Preparing Your PT Practice for Sale
Hire therapists and step off the treatment floor. This is the highest-ROI action for any owner-therapist. Every patient visit you shift from yourself to an employed PT reduces owner dependency and increases the transferable value of the practice. Start this process 18-24 months before going to market.
Diversify your referral base.If you're dependent on one or two orthopedic groups, start building relationships with primary care physicians, pain management specialists, and sports medicine doctors. Even 6-12 months of effort can meaningfully reduce referral concentration.
Negotiate favorable payer contracts.Review your fee schedules with every commercial payer. Many practices haven't renegotiated in years and are leaving 5-15% on the table. Higher contracted rates directly increase revenue per visit and, by extension, practice value.

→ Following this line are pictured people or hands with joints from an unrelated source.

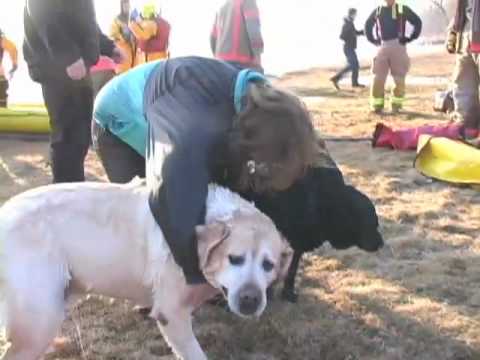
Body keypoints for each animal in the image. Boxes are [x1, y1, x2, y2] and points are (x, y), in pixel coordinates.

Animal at [242, 166, 384, 304]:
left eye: (376, 223)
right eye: (370, 224)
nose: (381, 244)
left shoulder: (301, 239)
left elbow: (293, 266)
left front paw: (287, 291)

Consider adding a location.If you're a strong single-location practice, opening a second clinic 12-18 months before selling can catapult you from "solo practice" valuation to "multi-site platform" territory. The second location doesn't need to be fully mature — it just needs to demonstrate the operating model is replicable.
Build specialty programs. Vestibular rehab, pelvic floor therapy, hand therapy, and sports performance programs create differentiation that makes your practice less substitutable. They also tend to attract higher reimbursement and more loyal patients.
Get your financial house in order.Clean P&Ls, normalized EBITDA with documented add-backs, and three years of consistent financial data are non-negotiable for a smooth transaction process.
The Bottom Line
Physical therapy practice valuation in 2026 is defined by two realities: heavy consolidation is pushing multiples upward for quality practices, and the gap between single-location owner-therapist practices (3.9x EBITDA) and multi-location platforms (7.2x+ EBITDA) has never been wider. If you're a solo practitioner planning an exit, the strategic play is clear — hire therapists, add locations, and build a business that functions without you before going to market. The consolidators are buying, and they're paying real premiums for practices that fit their platform model.